▶ Estratto fornito:
§

COSA VUOL DIRE "SFIGATO"



Sembra un piccolo dettaglio, ma a me non pare piccolo.
Sento sempre più spesso, in bocca agli adolescenti, l’espressione “sfigato”. Niente di strano in sé, anche noi alla loro età usavamo questo vocabolo un po’ scurrile, sia pur con minore frequenza.
Il fatto è che oggi i ragazzi ne fanno un uso improprio.
Il termine deriva dal volgare “sfiga”, che sta per “sfortuna”: quindi “sfigato” significa “sfortunato", e in tale accezione lo si è sempre inteso almeno sino ad alcuni anni fa, infatti lo si diceva non di rado in tono compassionevole nei confronti di chi veniva definito tale.

Oggi no: il più delle volte viene pronunciato con disprezzo., e se si sta attenti al contesto delle frasi in cui il termine viene inserito, ci si accorge che nel gergo dei ragazzi d’oggi non significa più “sfortunato”, bensì “perdente”.
A parte che l'essere perdenti, in sé, non dovrebbe costituire ragione di disprezzo, visto che a tutti può capitare di perdere, anche senza demerito, qualche altra considerazione s'impone.

A me la cosa fa semplicemente rabbrividire, perché sottintende tutto un sistema di (dis)valori imperante. Sei povero? Allora sei sfigato, quindi perdente, non meriti la nostra compassione perché in qualche modo il tuo destino te lo sei meritato. Lo stesso vale per chi è grasso, maldestro, timido, disoccupato, eccetera.


La prima conseguenza è che la società non riconosce più il dovere di sostenere i bisognosi: la situazione di bisogno si tramuta in un verdetto senza appello. Il vecchio adagio "poveri ma onesti" non costituisce più motivo di orgoglio, ma di emarginazione.

Corollario: non è “sfigato” chi ha successo (non importa come).
Ci sarà da lavorare con questi ragazzi, dopo la fine del berlusconismo e l’auspicabile tramonto del neoliberismo e della telecrazia.

§

▶ Esercizi:
a) Riporta fedelmente il passo dell'estratto fornito che comincia con "Sento sempre più" e prosegue fino a "con minore frequenza.".
b) Elenca tutte le condizioni che l'estratto fornito nomina esplicitamente come motivo per cui una persona viene giudicata "sfigata".
c) Rispondi in base all'estratto fornito:
(i) Da quale termine deriva "sfigato"?
(ii) Che cosa significa oggi "sfigato" nel gergo dei ragazzi?
(iii) Quale vecchio adagio, secondo il testo, non costituisce più motivo di orgoglio?

▶ Immagini delle pagine e testo estratto:
§

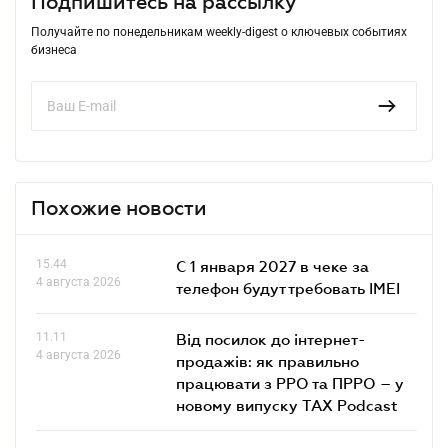
Подпишитесь на рассылку
Получайте по понедельникам weekly-digest о ключевых событиях
бизнеса
Похожие новости
15.44
С 1 января 2027 в чеке за
4 августа 2026
телефон будут требовать IMEI
11.11
Від посилок до інтернет-
4 августа 2026
продажів: як правильно
працювати з РРО та ПРРО – у
новому випуску TAX Podcast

§

▶ Soluzioni:
a)
Sento sempre più spesso, in bocca agli adolescenti, l’espressione “sfigato”. Niente di strano in sé, anche noi alla loro età usavamo questo vocabolo un po’ scurrile, sia pur con minore frequenza.

b) povero, grasso, maldestro, timido, disoccupato

c)
(i) Deriva dal volgare "sfiga", che sta per "sfortuna".
(ii) Significa "perdente".
(iii) L'adagio "poveri ma onesti".